TOKYO, Japan ‑ Running in his first-ever Olympic race, and lining up just two lanes down from the world leader and event favorite, Trayvon Bromell of the United States, Bahamian Samson Colebrooke didn’t get the start he wanted and labored to the finish line in the men’s 100 meters (m) at the Japan National Stadium on Saturday evening.
Colebrooke stopped the clock in 10.33 seconds, crossing the finish line in seventh place to bring his first Olympic Games experience to an end. He was the first male competitor in action on the track for The Bahamas at the Tokyo Olympic Games in Tokyo, Japan.
“It was good… stumbled out of the blocks again, but not worried about it. It was good to get my feet wet. I know what to work on for next time and what to build toward. I’m excited…. not upset at all. You live and you learn,” said Colebrooke.

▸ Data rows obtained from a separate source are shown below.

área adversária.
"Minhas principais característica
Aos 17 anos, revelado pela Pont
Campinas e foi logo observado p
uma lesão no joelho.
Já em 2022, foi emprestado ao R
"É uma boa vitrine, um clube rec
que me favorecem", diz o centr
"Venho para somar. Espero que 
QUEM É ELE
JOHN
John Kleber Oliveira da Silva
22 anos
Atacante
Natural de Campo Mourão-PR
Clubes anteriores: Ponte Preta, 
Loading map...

Colebrooke had qualified for the Olympics from 2019, running a personal best time of 10.01 seconds at the North American, Central Americana and Caribbean (NACAC) Under-18 (U18) and Under-23 (U23) Championships in Querétaro, Mexico. However, this season, he could only muster a season’s best time of 10.18 seconds.
He knows he will have to get much faster if he wants to keep up with the top male sprinters in the world.
Colebrooke, listed as the second-fastest Bahamian ever with that 10.01 clocking in 2019, is now looking forward to the 2022 World Athletics (WA) World Championships in Eugene, Oregon, USA.
The Tokyo Olympics was his first global competition on the senior side, and he said that now that he has his feet wet at the Olympic level, he’s certainly looking forward to returning to that stage in three years time.
“Here, it’s no different from running against competitors in high school and college. It’s just that training is intensified,” he said. “Just being here is good. I just have to go and recover, get some good training in and go from there. I’m looking forward to 2022.”
Canadian Andre de Grasse was the fastest qualifier for the semifinals, running a season’s best time of 9.91 seconds. Lamont Marcell Jacobs, of Italy, had the second-fastest qualifying time, running a national record of 9.94 seconds in the opening round heats. American Fred Kerley qualified third in 9.97 seconds. Bromell, who has run 9.77 seconds this year for the world lead, was timed in just 10.05 seconds and was a non-automatic qualifier for the semis.
As for 24-year-old Colebrooke, his first Olympic Games experience is now over. He said he could only learn from it and is motivated to get stronger and faster for 2022.
Colebrooke said he loves representing The Bahamas in international competition and is looking forward to returning to the Olympic stage in three years time.
The 2024 Olympics is set for July 26 to August 11, in Paris, France.